Mangels Kirchentagsschals sind wir danach dann doch am Messegelände gelandet; Ulli hatte uns gesteckt, dass die ganzen Schalverkäufer sich dort herumtreiben. Nach den eher öden Zelten des Markt der Möglichkeiten-Bereichs "Theologie und Glaube" landeten wir dann im Buchshop, wo wir gefühlt ewig waren, endlich an einen Schal kamen und auch Ulli trafen, die immer noch auf dem Messegelände war.

Apropos Bücher: Vor einiger Zeit fand ich im Zug ein Bookcrossing-Buch, von dem ich zur Zeit des Kirchentags immerhin ein Drittel gelesen, aber nach wie vor nicht begeistert war. Es stellte sich heraus, dass S. ein riesiger Fan der Autorin ist, so wanderte das Buch jetzt vom Ruhrgebiet über Dresden nach Hamburg. Sinn des Bookcrossing erfüllt, würde ich mal sagen.

Abends nach dem Wise Guys-Konzert fuhren wir dann als Gruppe wieder zurück zur Unterkunft (Zugverbindungen gab es genug, so wie die Züge aussahen, hat man alles ausgekramt, was es im Osten jemals gab...). Am Mittwoch nach der Ankunft hatte keiner mehr Nerven gehabt zu kochen, aber jetzt konnten die Nudeln zum Einsatz kommen. An sich keine Kunst, aber dass ich mir mal von einer elfjährigen anhören muss, wie ich Nudeln zu kochen habe, hätte ich mir auch nicht träumen lassen. :D Insgesamt waren wir aber alle ziemlich fertig, viel los war also nicht mehr.

Naja. Zeit für einen Bruch in der chronologischen Wiedergabe. Meine Gruppe habe ich abends wieder getroffen, L. und ich wollten zu einem Jugendgottesdienst mit Samuel Harfst, die anderen zu Aura Dione. Wir trennten uns also recht bald wieder an einer der Straßenbahnstationen an der Messe, trafen einen Ex-TSer aus Bochum und irgendwie waren L. und ich dann eher an der Bühne, wo Aura Dione auftreten sollte, als die anderen. Also haben wir uns dort erstmal ins Gras gechillt, wir mussten einmal über das ganze Ostra-Gelände und dafür war es eigentlich viel zu heiß. Ich glaube, von diesen Chillpausen haben wir etliche eingelegt, bis wir irgendwann mal ankamen... dabei sind wir sogar einer großen Menschenmenge begegnet, die dem Prinzip "die Masse weiß immer, wo es lang geht" widersprach und sich verlaufen hatte.
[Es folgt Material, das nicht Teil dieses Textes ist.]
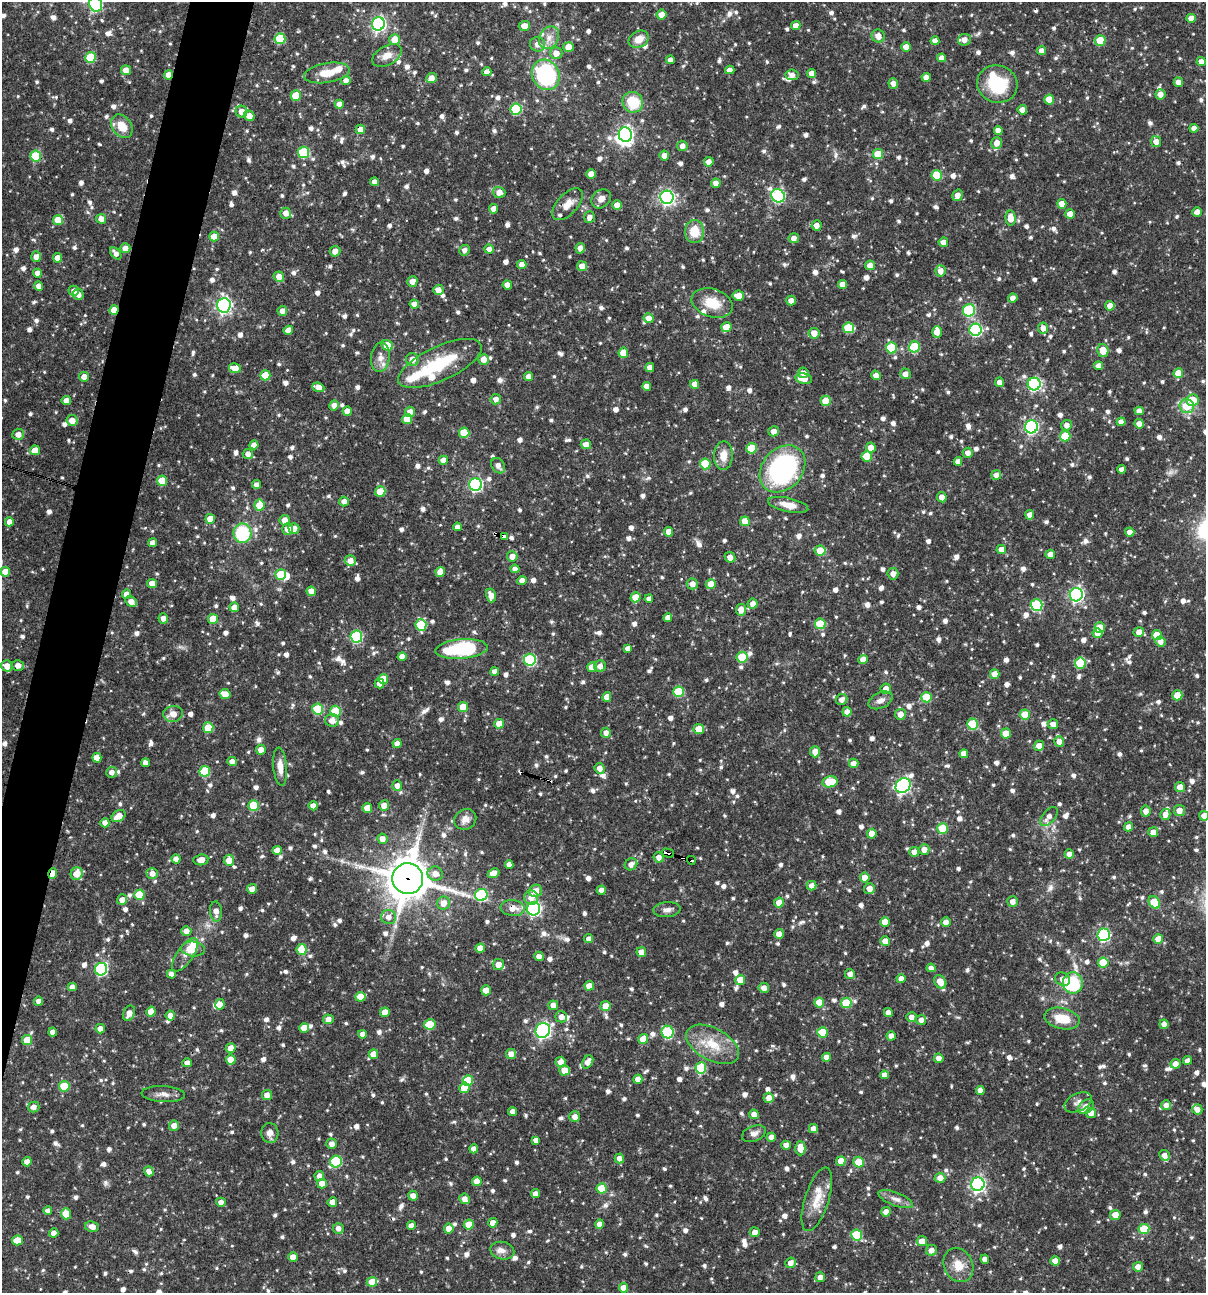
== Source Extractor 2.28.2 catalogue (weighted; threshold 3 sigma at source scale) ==
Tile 7 of 4 x 4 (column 3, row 2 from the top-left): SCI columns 2657-3860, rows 2585-3875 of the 5188 x 5168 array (HDU 1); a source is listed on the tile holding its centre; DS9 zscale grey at full resolution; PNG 1208 x 1295 px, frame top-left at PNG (2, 2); each listed source drawn as its Kron ellipse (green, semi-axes under 4 px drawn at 4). Shown black and unused: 4% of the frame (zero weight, under 3 of 4 exposures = <1% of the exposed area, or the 3 px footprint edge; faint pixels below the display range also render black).
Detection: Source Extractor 2.28.2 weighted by HDU 2 'WHT'; one run over the whole footprint, this tile lists its part. Background 0.0706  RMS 0.0035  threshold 0.0158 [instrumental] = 3 sigma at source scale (4.5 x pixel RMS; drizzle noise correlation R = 1.50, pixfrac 1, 0.05/0.05 arcsec/px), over >= 5 px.
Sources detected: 1232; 1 too faint to see at this stretch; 3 inside a brighter object's white glare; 6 cosmic-ray / hot-pixel residue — neither listed nor drawn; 22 inside a brighter listed object's ellipse — not listed separately; of the other 1200, all 500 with FLUX_AUTO >= 1.81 (the completeness limit of this list) listed and drawn (700 fainter detections not listed), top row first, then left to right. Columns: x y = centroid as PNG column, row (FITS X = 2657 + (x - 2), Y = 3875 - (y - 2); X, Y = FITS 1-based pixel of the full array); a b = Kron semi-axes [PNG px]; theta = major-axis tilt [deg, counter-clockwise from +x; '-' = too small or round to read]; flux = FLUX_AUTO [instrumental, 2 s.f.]
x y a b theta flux
96 4 7 6 - 44
662 15 5 5 - 3.5
1191 18 4 4 - 3.1
378 24 6 6 - 86
524 26 5 5 - 3.1
796 26 4 4 - 2.6
878 36 7 6 - 2.9
549 38 12 9 58 3.1
280 39 5 5 - 15
639 39 11 8 28 4.1
395 40 5 5 - 4.5
964 40 6 6 - 2.7
1100 40 5 5 - 10
935 41 4 4 - 2.5
538 44 7 7 - 2.6
569 47 5 5 - 3.6
906 47 4 4 - 2.9
1042 51 4 4 - 2.2
556 53 6 6 - 3.1
387 55 16 9 29 3.6
90 57 5 5 - 15
941 58 4 4 - 2.2
671 60 4 4 - 2
1201 62 4 4 - 2.7
126 70 5 4 - 2.9
730 70 4 4 - 2.2
487 72 4 4 - 2.4
327 73 23 9 10 6
812 73 4 4 - 3.1
168 75 5 4 - 2.3
546 75 15 13 -65 39
792 75 6 5 - 1.8
926 77 4 4 - 2.5
431 78 5 5 - 2.8
346 81 5 4 - 2.3
1178 82 5 4 - 2.1
893 83 5 4 - 2.2
997 84 20 18 -18 18
1160 94 5 5 - 2.4
296 96 5 5 - 8.9
1049 99 5 5 - 6.5
633 102 11 10 - 12
339 104 4 4 - 2.2
516 109 5 5 - 22
1022 110 5 4 - 2.1
241 112 6 5 - 3.6
249 116 5 5 - 3.1
122 126 13 9 -53 5.8
1194 128 4 4 - 2.3
360 129 5 4 - 3.2
998 130 4 4 - 2.3
625 135 7 6 - 120
1156 142 5 5 - 2.5
997 143 6 5 - 2.8
682 146 5 5 - 2.1
304 152 5 5 - 24
878 154 5 5 - 7.3
36 156 5 5 - 19
664 156 5 5 - 2.7
709 162 5 4 - 2.3
591 174 4 4 - 3.5
937 175 5 5 - 11
374 182 4 4 - 2
716 183 5 4 - 2
499 192 6 5 - 2.6
958 195 6 5 - 2.5
778 196 7 6 - 48
667 197 6 6 - 91
601 199 10 8 42 2.5
568 204 19 10 47 4.3
1062 204 5 4 - 3.7
617 205 5 4 - 3.5
494 209 4 4 - 2.9
1197 212 5 4 - 2.8
286 213 5 5 - 2.6
1070 214 5 4 - 3.5
589 217 6 5 - 2
1011 218 7 5 -85 4.5
101 219 5 5 - 3
58 220 5 5 - 5.7
817 225 5 5 - 2.2
695 232 11 9 90 7.4
214 237 5 5 - 5.8
794 238 5 5 - 2.2
943 242 4 4 - 2.2
125 248 5 5 - 2.5
580 248 5 4 - 1.8
489 249 4 4 - 1.9
464 250 5 5 - 1.8
335 251 5 5 - 2.4
116 253 7 4 -49 2
36 257 5 5 - 2.3
57 258 5 4 - 3.4
522 264 4 4 - 2.2
870 265 5 5 - 2.6
582 266 5 5 - 3
941 271 5 5 - 2.8
37 273 4 4 - 2.2
279 277 5 5 - 3.1
412 281 5 5 - 2.4
843 284 4 4 - 2.6
507 285 4 4 - 2.3
39 286 4 4 - 2.6
438 290 5 5 - 2.6
74 291 5 5 - 1.9
78 294 5 5 - 2.5
738 296 6 5 - 3.8
1013 298 5 4 - 2
791 300 5 5 - 2
712 303 21 14 -18 8.5
414 304 4 4 - 2.6
224 305 7 6 - 100
1110 306 5 4 - 2.9
114 310 5 4 - 8.8
969 310 6 6 - 28
282 311 5 5 - 2.2
649 318 5 4 - 2.8
726 327 5 5 - 5
848 328 5 5 - 15
1043 328 5 5 - 2.5
288 330 4 4 - 2.6
975 330 6 6 - 44
937 332 5 4 - 3.2
814 333 5 5 - 3.5
387 345 6 5 - 7.4
914 347 5 5 - 18
891 348 5 5 - 13
1103 350 6 5 - 5.5
623 353 5 5 - 5.1
380 357 15 9 83 3.1
412 359 6 6 - 2.8
484 359 5 5 - 2.7
440 363 45 17 25 18
1099 366 4 4 - 2.4
235 368 6 5 - 4.1
650 368 4 4 - 2.2
803 373 5 5 - 2.2
1178 373 5 5 - 5.2
905 374 5 5 - 2.5
265 375 5 5 - 7.9
876 375 5 4 - 2.1
528 376 4 4 - 1.8
84 377 5 4 - 3.2
804 379 8 5 -9 4.8
999 382 4 4 - 2.1
695 384 4 4 - 4
1034 384 6 6 - 55
647 386 4 4 - 2.6
318 387 6 4 -22 3.2
496 399 5 5 - 2.2
1193 400 6 5 - 7.4
66 401 4 4 - 3
826 401 5 5 - 7.8
334 405 5 5 - 2.3
1187 406 7 7 - 7.7
347 411 4 4 - 2.7
1139 411 4 4 - 2
410 412 5 5 - 2.5
407 419 5 5 - 7.4
72 420 5 5 - 3.5
1121 422 4 4 - 2
1139 424 5 4 - 2.5
1067 425 5 5 - 2.1
1031 427 6 6 - 54
774 431 5 5 - 2.7
464 433 5 5 - 9
18 434 6 5 - 2.5
1065 436 5 5 - 12
586 444 5 5 - 2.6
254 445 4 4 - 2.2
752 448 5 5 - 12
871 448 5 4 - 3.6
35 450 5 4 - 3.6
968 453 5 5 - 2.2
248 454 5 5 - 2.2
723 456 14 9 86 4.6
867 456 5 5 - 7.2
443 460 4 4 - 2.5
958 461 4 4 - 2.1
705 464 5 5 - 13
498 466 8 6 -58 2.1
783 469 26 20 48 70
1121 469 4 4 - 2.1
996 475 5 4 - 2.2
162 481 5 5 - 7.6
257 485 4 4 - 1.9
476 485 6 6 - 60
380 492 5 5 - 7.5
942 497 5 5 - 2.6
344 501 5 5 - 2.2
260 505 5 5 - 7
788 505 20 7 -12 4.2
1030 515 5 4 - 2.8
210 519 5 4 - 5.3
285 520 5 5 - 3.2
745 521 5 5 - 5.4
9 522 4 4 - 2.1
457 527 4 4 - 2.1
294 528 5 5 - 2.6
288 529 5 5 - 3.4
669 532 5 4 - 2.6
1130 532 4 4 - 2.2
242 533 10 9 - 21
505 537 3 3 - 29
152 543 4 4 - 2.1
1001 549 4 4 - 2.2
820 550 5 5 - 6.3
1050 554 5 4 - 2.5
512 556 5 5 - 2.8
730 557 5 5 - 2.5
350 561 6 5 - 2.9
515 569 4 4 - 2.2
5 572 5 5 - 4.8
440 572 5 4 - 3.4
893 574 6 5 - 2
281 575 5 5 - 10
522 581 4 4 - 2.8
152 583 5 4 - 2.8
692 584 5 5 - 2.5
711 584 5 5 - 4.5
311 591 5 4 - 2.3
126 594 5 4 - 2.3
491 595 7 5 -74 2.7
1076 595 7 6 - 86
635 597 5 5 - 5.1
649 599 4 4 - 1.8
131 601 6 5 - 2.7
753 604 5 5 - 2.2
1037 605 6 6 - 27
234 607 5 4 - 3.1
741 610 6 5 - 3.5
163 618 5 5 - 2.3
668 618 4 4 - 2.2
213 619 5 5 - 7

Miese Sache. Irgendwie kamen wir dann an einem Konzert von Echtzeit vorbei, blieben kurz (es gab Schatten unter Bäumen) und als wir danach feststellten, dass das Gottesdienstzelt stickig und heiß war, blieben wir bei dem Konzert. Perfekte Entscheidung, nach Echtzeit, die schon gut waren, traten Good Weather Forecast auf, die absolut unglaublich geil waren. Wir waren so wahnsinnig fertig danach, dass wir auf dem Rückweg in irgendeiner Baustelle rumgesessen und flaschenweise Wasser gekippt haben. "Zuhause" war dann entsprechend außer Essen wieder nicht viel los.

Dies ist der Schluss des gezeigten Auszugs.